Repeat the records. Leave nothing out.
START Entries shown
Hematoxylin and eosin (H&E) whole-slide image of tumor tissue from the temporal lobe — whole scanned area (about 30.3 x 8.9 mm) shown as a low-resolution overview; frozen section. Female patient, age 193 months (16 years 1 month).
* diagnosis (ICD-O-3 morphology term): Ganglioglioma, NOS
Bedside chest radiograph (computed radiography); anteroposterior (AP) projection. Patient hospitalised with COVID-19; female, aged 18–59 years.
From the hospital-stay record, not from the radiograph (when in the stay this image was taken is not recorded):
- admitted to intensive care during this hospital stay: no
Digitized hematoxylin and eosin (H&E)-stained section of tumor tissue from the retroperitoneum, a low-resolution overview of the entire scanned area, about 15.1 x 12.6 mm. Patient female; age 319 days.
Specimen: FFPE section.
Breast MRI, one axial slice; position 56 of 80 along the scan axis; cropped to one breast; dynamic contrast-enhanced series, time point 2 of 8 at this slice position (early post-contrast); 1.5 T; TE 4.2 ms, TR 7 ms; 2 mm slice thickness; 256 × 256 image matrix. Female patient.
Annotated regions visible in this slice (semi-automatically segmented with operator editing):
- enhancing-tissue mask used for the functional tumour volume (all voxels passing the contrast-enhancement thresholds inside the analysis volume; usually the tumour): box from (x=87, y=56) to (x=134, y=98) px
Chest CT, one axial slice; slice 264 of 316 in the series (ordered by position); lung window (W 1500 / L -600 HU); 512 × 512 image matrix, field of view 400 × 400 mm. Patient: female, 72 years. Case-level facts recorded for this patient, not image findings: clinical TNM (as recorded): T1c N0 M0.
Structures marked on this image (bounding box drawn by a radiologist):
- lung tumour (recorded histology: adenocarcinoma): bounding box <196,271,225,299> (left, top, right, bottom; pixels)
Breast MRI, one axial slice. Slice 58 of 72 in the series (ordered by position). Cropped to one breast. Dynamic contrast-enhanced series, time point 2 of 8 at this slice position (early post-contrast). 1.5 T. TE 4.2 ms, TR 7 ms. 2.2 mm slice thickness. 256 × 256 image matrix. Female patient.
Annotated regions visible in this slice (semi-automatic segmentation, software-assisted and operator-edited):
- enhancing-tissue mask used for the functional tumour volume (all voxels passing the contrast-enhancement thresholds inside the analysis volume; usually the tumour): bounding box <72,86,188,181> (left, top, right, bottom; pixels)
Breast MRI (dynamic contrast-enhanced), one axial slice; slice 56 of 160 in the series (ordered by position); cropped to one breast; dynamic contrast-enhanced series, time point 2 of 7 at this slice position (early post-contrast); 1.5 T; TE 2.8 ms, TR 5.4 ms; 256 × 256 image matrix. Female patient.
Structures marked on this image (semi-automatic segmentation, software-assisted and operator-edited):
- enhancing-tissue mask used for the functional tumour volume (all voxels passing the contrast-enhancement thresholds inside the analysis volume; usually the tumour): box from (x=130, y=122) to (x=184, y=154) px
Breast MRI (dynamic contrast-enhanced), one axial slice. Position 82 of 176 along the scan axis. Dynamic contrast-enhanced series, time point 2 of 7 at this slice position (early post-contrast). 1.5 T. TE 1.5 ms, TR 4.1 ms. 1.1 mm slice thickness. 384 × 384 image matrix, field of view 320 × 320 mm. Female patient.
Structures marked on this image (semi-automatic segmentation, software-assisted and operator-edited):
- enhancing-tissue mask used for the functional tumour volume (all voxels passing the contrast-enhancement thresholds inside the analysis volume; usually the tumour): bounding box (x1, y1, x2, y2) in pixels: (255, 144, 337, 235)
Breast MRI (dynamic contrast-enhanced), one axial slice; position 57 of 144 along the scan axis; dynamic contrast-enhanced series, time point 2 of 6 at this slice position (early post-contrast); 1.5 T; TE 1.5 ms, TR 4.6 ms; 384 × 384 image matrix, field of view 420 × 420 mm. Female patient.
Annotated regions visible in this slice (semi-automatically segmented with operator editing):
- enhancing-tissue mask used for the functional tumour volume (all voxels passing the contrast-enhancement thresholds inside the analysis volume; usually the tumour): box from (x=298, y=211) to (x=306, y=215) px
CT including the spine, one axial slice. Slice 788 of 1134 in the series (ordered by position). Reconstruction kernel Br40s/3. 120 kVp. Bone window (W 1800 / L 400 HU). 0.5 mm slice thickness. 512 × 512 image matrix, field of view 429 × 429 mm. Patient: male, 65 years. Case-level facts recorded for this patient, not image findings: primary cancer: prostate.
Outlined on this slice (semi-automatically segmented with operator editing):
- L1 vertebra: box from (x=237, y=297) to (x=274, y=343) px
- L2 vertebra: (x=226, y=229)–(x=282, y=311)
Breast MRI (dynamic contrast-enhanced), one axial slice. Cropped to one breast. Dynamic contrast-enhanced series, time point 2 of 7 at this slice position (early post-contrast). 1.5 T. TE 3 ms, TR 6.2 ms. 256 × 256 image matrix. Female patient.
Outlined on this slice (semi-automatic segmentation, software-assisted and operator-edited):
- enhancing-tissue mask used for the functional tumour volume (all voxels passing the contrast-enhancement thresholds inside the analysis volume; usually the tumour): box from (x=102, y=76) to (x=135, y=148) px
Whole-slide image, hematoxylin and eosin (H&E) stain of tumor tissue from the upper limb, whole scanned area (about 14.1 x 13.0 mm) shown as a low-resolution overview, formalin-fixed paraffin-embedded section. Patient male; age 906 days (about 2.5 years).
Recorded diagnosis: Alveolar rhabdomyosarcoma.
END Entries shown
* Answer below *
Hematoxylin and eosin (H&E) whole-slide image of tumor tissue from the temporal lobe — whole scanned area (about 30.3 x 8.9 mm) shown as a low-resolution overview; frozen section. Female patient, age 193 months (16 years 1 month).
* diagnosis (ICD-O-3 morphology term): Ganglioglioma, NOS
Bedside chest radiograph (computed radiography); anteroposterior (AP) projection. Patient hospitalised with COVID-19; female, aged 18–59 years.
From the hospital-stay record, not from the radiograph (when in the stay this image was taken is not recorded):
- admitted to intensive care during this hospital stay: no
Digitized hematoxylin and eosin (H&E)-stained section of tumor tissue from the retroperitoneum, a low-resolution overview of the entire scanned area, about 15.1 x 12.6 mm. Patient female; age 319 days.
Specimen: FFPE section.
Breast MRI, one axial slice; position 56 of 80 along the scan axis; cropped to one breast; dynamic contrast-enhanced series, time point 2 of 8 at this slice position (early post-contrast); 1.5 T; TE 4.2 ms, TR 7 ms; 2 mm slice thickness; 256 × 256 image matrix. Female patient.
Annotated regions visible in this slice (semi-automatically segmented with operator editing):
- enhancing-tissue mask used for the functional tumour volume (all voxels passing the contrast-enhancement thresholds inside the analysis volume; usually the tumour): box from (x=87, y=56) to (x=134, y=98) px
Chest CT, one axial slice; slice 264 of 316 in the series (ordered by position); lung window (W 1500 / L -600 HU); 512 × 512 image matrix, field of view 400 × 400 mm. Patient: female, 72 years. Case-level facts recorded for this patient, not image findings: clinical TNM (as recorded): T1c N0 M0.
Structures marked on this image (bounding box drawn by a radiologist):
- lung tumour (recorded histology: adenocarcinoma): bounding box <196,271,225,299> (left, top, right, bottom; pixels)
Breast MRI, one axial slice. Slice 58 of 72 in the series (ordered by position). Cropped to one breast. Dynamic contrast-enhanced series, time point 2 of 8 at this slice position (early post-contrast). 1.5 T. TE 4.2 ms, TR 7 ms. 2.2 mm slice thickness. 256 × 256 image matrix. Female patient.
Annotated regions visible in this slice (semi-automatic segmentation, software-assisted and operator-edited):
- enhancing-tissue mask used for the functional tumour volume (all voxels passing the contrast-enhancement thresholds inside the analysis volume; usually the tumour): bounding box <72,86,188,181> (left, top, right, bottom; pixels)
Breast MRI (dynamic contrast-enhanced), one axial slice; slice 56 of 160 in the series (ordered by position); cropped to one breast; dynamic contrast-enhanced series, time point 2 of 7 at this slice position (early post-contrast); 1.5 T; TE 2.8 ms, TR 5.4 ms; 256 × 256 image matrix. Female patient.
Structures marked on this image (semi-automatic segmentation, software-assisted and operator-edited):
- enhancing-tissue mask used for the functional tumour volume (all voxels passing the contrast-enhancement thresholds inside the analysis volume; usually the tumour): box from (x=130, y=122) to (x=184, y=154) px
Breast MRI (dynamic contrast-enhanced), one axial slice. Position 82 of 176 along the scan axis. Dynamic contrast-enhanced series, time point 2 of 7 at this slice position (early post-contrast). 1.5 T. TE 1.5 ms, TR 4.1 ms. 1.1 mm slice thickness. 384 × 384 image matrix, field of view 320 × 320 mm. Female patient.
Structures marked on this image (semi-automatic segmentation, software-assisted and operator-edited):
- enhancing-tissue mask used for the functional tumour volume (all voxels passing the contrast-enhancement thresholds inside the analysis volume; usually the tumour): bounding box (x1, y1, x2, y2) in pixels: (255, 144, 337, 235)
Breast MRI (dynamic contrast-enhanced), one axial slice; position 57 of 144 along the scan axis; dynamic contrast-enhanced series, time point 2 of 6 at this slice position (early post-contrast); 1.5 T; TE 1.5 ms, TR 4.6 ms; 384 × 384 image matrix, field of view 420 × 420 mm. Female patient.
Annotated regions visible in this slice (semi-automatically segmented with operator editing):
- enhancing-tissue mask used for the functional tumour volume (all voxels passing the contrast-enhancement thresholds inside the analysis volume; usually the tumour): box from (x=298, y=211) to (x=306, y=215) px
CT including the spine, one axial slice. Slice 788 of 1134 in the series (ordered by position). Reconstruction kernel Br40s/3. 120 kVp. Bone window (W 1800 / L 400 HU). 0.5 mm slice thickness. 512 × 512 image matrix, field of view 429 × 429 mm. Patient: male, 65 years. Case-level facts recorded for this patient, not image findings: primary cancer: prostate.
Outlined on this slice (semi-automatically segmented with operator editing):
- L1 vertebra: box from (x=237, y=297) to (x=274, y=343) px
- L2 vertebra: (x=226, y=229)–(x=282, y=311)
Breast MRI (dynamic contrast-enhanced), one axial slice. Cropped to one breast. Dynamic contrast-enhanced series, time point 2 of 7 at this slice position (early post-contrast). 1.5 T. TE 3 ms, TR 6.2 ms. 256 × 256 image matrix. Female patient.
Outlined on this slice (semi-automatic segmentation, software-assisted and operator-edited):
- enhancing-tissue mask used for the functional tumour volume (all voxels passing the contrast-enhancement thresholds inside the analysis volume; usually the tumour): box from (x=102, y=76) to (x=135, y=148) px
Whole-slide image, hematoxylin and eosin (H&E) stain of tumor tissue from the upper limb, whole scanned area (about 14.1 x 13.0 mm) shown as a low-resolution overview, formalin-fixed paraffin-embedded section. Patient male; age 906 days (about 2.5 years).
Recorded diagnosis: Alveolar rhabdomyosarcoma.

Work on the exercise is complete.